Returning to block 340 of FIG. 3, a transmission latency of the switching device 104 is then determined, such as in the form of a transmission latency value, based on the latency values generated in block 330 as described in conjunction with FIG. 5 above. Suitably, the memory 24 shown in FIG. 2 is adapted to store the transmission latency value associated with the transmission latency of the switching device 104. The switching device 104 is also suitably adapted to communicate the determined transmission latency of the switching device 104 to a remote source, such as to a user or another network device, such as by responding to a polling operation. Suitably, the storage medium of memory 24 provides the necessary software that, if executed by the processor subsystem 20, will cause the processor subsystem 20 to perform the foregoing operations described in conjunction with FIGS. 3-5. The storage medium may also be suitably implemented within the processor 21 of the processor subsystem 20.

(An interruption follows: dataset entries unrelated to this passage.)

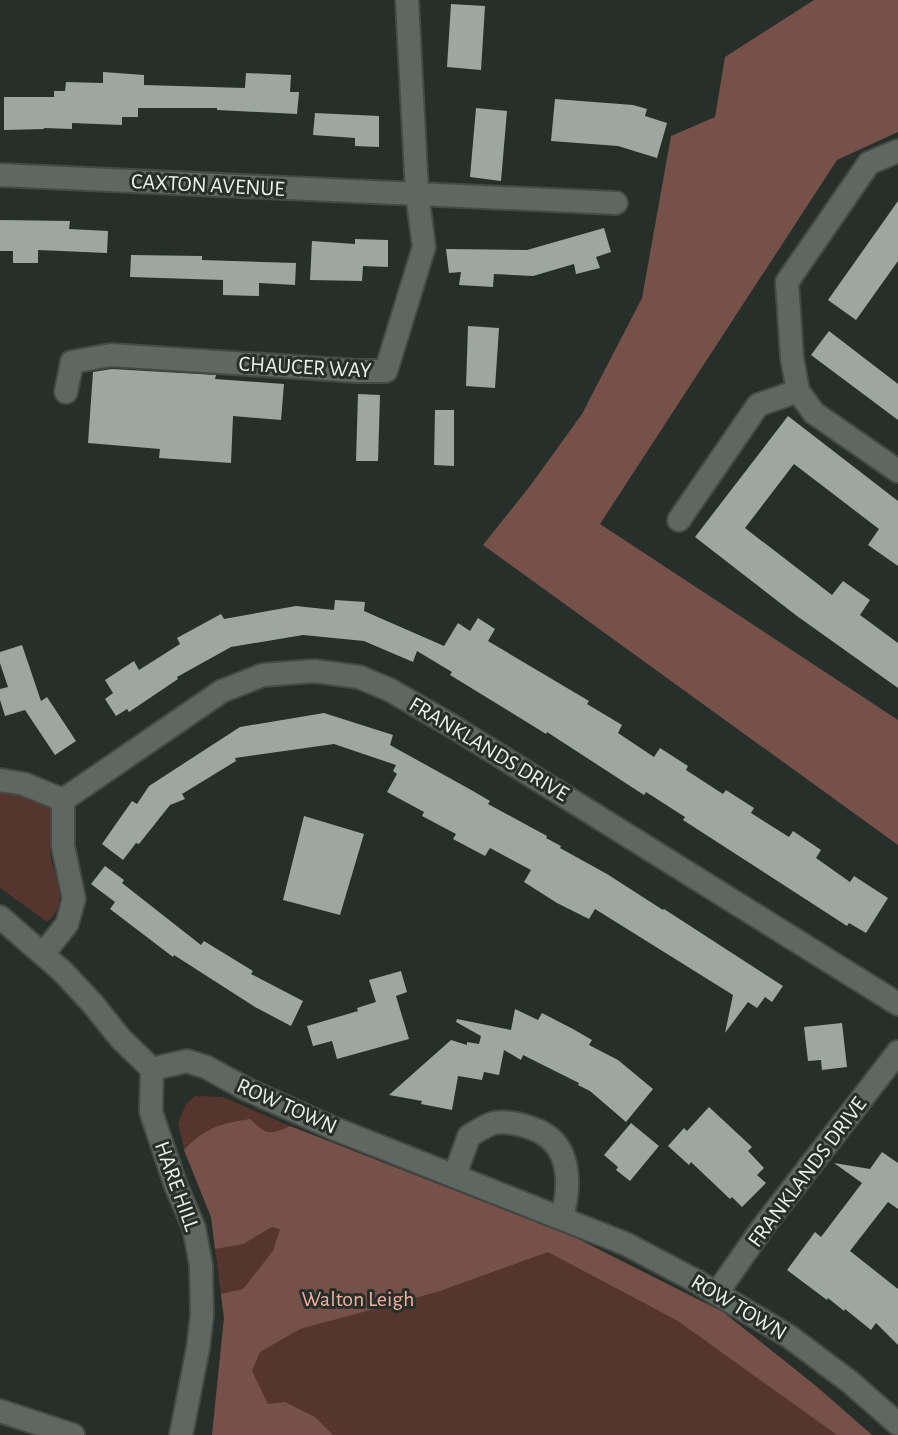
<svg xmlns="http://www.w3.org/2000/svg" width="898" height="1435" font-family="'Alegreya Sans',sans-serif">
  <style>
    .green { fill: #55352e }
    .forest { fill: #765149 }
    .building { fill: #9da7a0 }
    .lines { fill: none; stroke-linecap: round; stroke-linejoin: round }
    .minor-casing { stroke: #444b47; stroke-width: 26 }
    .minor { stroke: #5e6761; stroke-width: 22 }
    .labels { text-anchor: middle; dominant-baseline: central; stroke-width: 6; stroke-linejoin: round; paint-order: stroke }
    .street-label { font-size: 22px; fill: #ecf1ee; stroke: #262f29 }
    .park-label { font-size: 22px; fill: #f0ae9f; stroke: #262f29 }
  </style>
  <rect width="100%" height="100%" fill="#262f29"/>
  <path class="green" d="M 0,789 L 23,792 L 49,805 C 56,820 48,835 50,851 C 51,869 62,885 59,903 C 57,911 54,916 47,922 L 0,888 Z
    M 195,1096 L 223,1097 L 290,1126 L 579,1239 L 723,1312 L 816,1386 L 872,1435 L 212,1435 L 224,1318 L 211,1217 L 184,1150 L 178,1123 L 186,1104 Z"/>
  <path class="forest" d="M 814,0 L 898,0 L 898,132 L 837,160 L 600,524 L 898,720 L 898,845 L 483,545 L 530,486 L 582,414 L 642,298 L 671,136 L 715,117 L 725,57 Z
    M 250,1119 C 266,1134 269,1136 290,1126 L 578,1239 L 723,1312 L 816,1386 L 872,1435 L 837,1435 L 678,1321 L 548,1252 L 437,1292 L 300,1329 L 260,1352 L 252,1371 L 268,1404 L 285,1402 L 315,1417 L 333,1435 L 212,1435 L 224,1318 L 221,1294 L 243,1289 L 273,1251 L 280,1229 L 272,1227 L 243,1244 L 215,1249 L 211,1217 L 184,1150 C 206,1127 219,1124 250,1119 Z"/>
  <path class="building" d="M 451,4 L 485,6 L 481,70 L 447,67 Z
    M 103,72 L 144,75 L 144,85 L 245,88 L 246,73 L 291,75 L 290,92 L 299,92 L 297,114 L 217,110 L 217,108 L 138,108 L 138,117 L 122,117 L 122,125 L 72,123 L 72,129 L 44,128 L 44,129 L 4,130 L 4,97 L 54,97 L 54,91 L 65,91 L 66,82 L 103,83 Z
    M 555,99 L 633,105 L 647,109 L 645,116 L 667,123 L 657,158 L 618,146 L 551,141 Z
    M 476,108 L 507,111 L 501,181 L 470,177 Z
    M 315,113 L 379,116 L 379,147 L 355,146 L 355,138 L 313,135 Z
    M 898,201 L 898,261 L 856,320 L 828,300 Z
    M 0,220 L 70,221 L 69,229 L 108,231 L 107,253 L 38,250 L 38,263 L 13,263 L 13,251 L 0,251 Z
    M 604,228 L 611,252 L 596,257 L 600,268 L 576,274 L 574,264 L 533,276 L 494,274 L 493,287 L 459,285 L 461,272 L 449,273 L 446,249 L 527,250 Z
    M 355,239 L 388,240 L 388,267 L 363,266 L 362,281 L 310,280 L 312,241 L 355,244 Z
    M 131,255 L 202,256 L 202,260 L 296,263 L 295,285 L 259,283 L 259,296 L 223,295 L 223,280 L 130,277 Z
    M 468,326 L 499,328 L 495,388 L 466,386 Z
    M 829,331 L 898,384 L 898,420 L 811,355 Z
    M 112,369 L 216,375 L 215,379 L 284,384 L 281,420 L 233,416 L 231,463 L 159,458 L 160,449 L 88,443 L 93,372 Z
    M 358,394 L 380,395 L 378,461 L 356,461 Z
    M 435,410 L 454,410 L 454,466 L 434,465 Z
    M 788,416 L 898,501 L 898,566 L 868,545 L 879,529 L 794,464 L 745,528 L 832,595 L 843,581 L 870,600 L 860,615 L 898,643 L 898,688 L 797,616 L 695,537 Z
    M 335,600 L 365,602 L 364,611 L 444,646 L 458,623 L 470,631 L 478,618 L 495,629 L 488,641 L 589,701 L 587,704 L 622,725 L 618,733 L 654,757 L 660,748 L 688,766 L 686,770 L 723,794 L 726,790 L 754,808 L 751,813 L 789,837 L 793,831 L 821,850 L 816,858 L 850,882 L 854,876 L 888,898 L 866,933 L 849,923 L 847,926 L 683,820 L 685,817 L 646,792 L 644,795 L 547,732 L 546,734 L 538,729 L 450,675 L 452,672 L 417,651 L 413,662 L 364,641 L 303,635 L 231,647 L 177,677 L 178,679 L 129,712 L 127,709 L 116,716 L 105,699 L 113,693 L 105,680 L 134,661 L 139,670 L 180,644 L 177,638 L 221,614 L 224,619 L 296,606 L 334,610 Z
    M 22,645 L 41,701 L 47,697 L 76,741 L 55,755 L 25,710 L 5,716 L 0,700 L 0,689 L 8,687 L 0,663 L 0,652 Z
    M 324,713 L 393,735 L 390,745 L 473,791 L 490,801 L 488,804 L 547,836 L 546,838 L 561,846 L 560,848 L 607,874 L 663,910 L 664,909 L 783,986 L 772,1002 L 765,997 L 757,1008 L 748,1002 L 725,1033 L 733,995 L 595,909 L 589,919 L 557,903 L 524,882 L 531,870 L 490,848 L 485,856 L 453,839 L 456,834 L 422,816 L 424,812 L 387,792 L 397,774 L 393,771 L 396,765 L 334,744 L 235,758 L 236,761 L 182,794 L 185,799 L 170,805 L 139,844 L 136,843 L 123,860 L 102,844 L 132,801 L 137,804 L 149,786 L 240,727 Z
    M 304,816 L 364,834 L 340,915 L 283,900 Z
    M 105,866 L 124,880 L 122,883 L 201,945 L 204,941 L 253,971 L 251,974 L 303,1001 L 291,1026 L 255,1007 L 174,955 L 173,957 L 110,909 L 115,902 L 91,884 Z
    M 401,971 L 407,992 L 396,996 L 409,1039 L 337,1059 L 332,1041 L 313,1046 L 307,1026 L 358,1011 L 357,1008 L 376,1002 L 369,980 Z
    M 515,1009 L 538,1020 L 542,1013 L 573,1029 L 592,1040 L 589,1045 L 618,1060 L 653,1089 L 626,1122 L 590,1091 L 578,1085 L 579,1083 L 523,1055 L 521,1060 L 504,1050 L 499,1075 L 484,1072 L 482,1080 L 458,1076 L 452,1110 L 421,1104 L 422,1101 L 389,1095 L 451,1040 L 467,1045 L 467,1042 L 479,1044 L 481,1036 L 456,1022 L 457,1019 L 511,1030 Z
    M 842,1023 L 847,1067 L 822,1070 L 821,1060 L 808,1061 L 804,1027 Z
    M 709,1107 L 752,1147 L 748,1151 L 764,1168 L 757,1175 L 766,1183 L 742,1207 L 732,1197 L 730,1199 L 691,1162 L 689,1165 L 668,1146 L 684,1128 L 687,1131 Z
    M 631,1123 L 659,1146 L 630,1181 L 616,1170 L 618,1167 L 604,1155 Z
    M 882,1152 L 898,1163 L 898,1209 L 888,1202 L 850,1251 L 898,1289 L 898,1345 L 876,1323 L 871,1330 L 845,1309 L 844,1311 L 828,1298 L 827,1300 L 787,1270 L 815,1232 L 821,1237 L 862,1183 L 834,1163 L 870,1169 Z"/>
  <g class="lines">
    <defs>
      <path id="minor" d="M 898,151 L 869,163 L 787,282 L 792,358 L 798,391 L 814,413 L 898,471
        M 0,175 L 616,203
        M 66,392 L 72,362 L 111,355 L 357,371 L 386,371 L 424,247 L 417,193 L 407,0
        M 679,520 L 758,405 L 798,391
        M 0,780 L 24,784 L 63,800
        M 63,800 L 222,691 L 263,675 L 314,671 L 359,677 L 390,690 L 452,726 L 898,1004
        M 0,917 L 62,971 L 92,1003 L 121,1039 L 152,1069 L 151,1112 L 176,1186 L 194,1228 L 201,1265 L 202,1315 L 198,1348 L 181,1435
        M 43,954 L 67,924 L 74,899 L 63,846 L 63,800
        M 152,1069 L 187,1061 L 206,1067 L 248,1090 L 333,1128 L 626,1244 L 696,1281 L 790,1337 L 850,1382 L 898,1424
        M 455,1175 L 469,1136 C 476,1132 486,1125 494,1123 C 505,1121 520,1124 531,1128 C 572,1141 571,1183 562,1218
        M 717,1293 L 763,1227 L 898,1052
        M 0,1411 L 73,1435"/>
    </defs>
    <use href="#minor" class="minor-casing"/>
    <use href="#minor" class="minor"/>
  </g>
  <g class="labels">
    <g class="street-label">
      <text transform="translate(208 185) rotate(3)">CAXTON AVENUE</text>
      <text transform="translate(305 367) rotate(3)">CHAUCER WAY</text>
      <text transform="translate(489 749) rotate(31)">FRANKLANDS DRIVE</text>
      <text transform="translate(287 1106) rotate(24)">ROW TOWN</text>
      <text transform="translate(807 1172) rotate(-53)">FRANKLANDS DRIVE</text>
      <text transform="translate(177 1186) rotate(70)">HARE HILL</text>
      <text transform="translate(739 1307) rotate(31)">ROW TOWN</text>
    </g>
    <g class="park-label">
      <text x="358" y="1299">Walton Leigh</text>
    </g>
  </g>
</svg>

One advantage of the foregoing feature of the present invention over the prior art is that by determining locations of transmission latencies for network devices along the transmission path of data packets in a network, more timely and effective approaches can be undertaken to reduce the latency in transmissions to a destination network device. For example, referring to FIG. 1, a transmitting network device 101 in an attempt to communicate with recipient network device 102, first transmits a series of data packets 26 such as P-1 through P-N to the switching device_1. The switching device_1 then determines that perhaps the optimal way to reach recipient network device 102 is through switching device_2 and switching device_3, respectively, and therefore forwards the data packets 26 to the switching device_2. The foregoing path to recipient network device 102, however, has suddenly become congested and using the prior art PING methods does not reveal the exact location of the congestion. By using the embodiments of the present invention, it can be determined that for example the switching device_2 is the source of the latency and efforts can be undertaken immediately to reduce the latency in transmission from the network device 101 to recipient network device 102. These efforts may include a) alleviating the congestion at the switching device_2 such as by notifying a system administrator of the switching device_2, or b) having the switching device_1 select another path that bypasses the switching device_2, such as going through the switching device_4 to reach the switching device_3 and the recipient network device 102.

It should be noted that the various features of the foregoing embodiments were discussed separately for clarity of description only and they can be incorporated in whole or in part into a single embodiment of the invention having all or some of these features.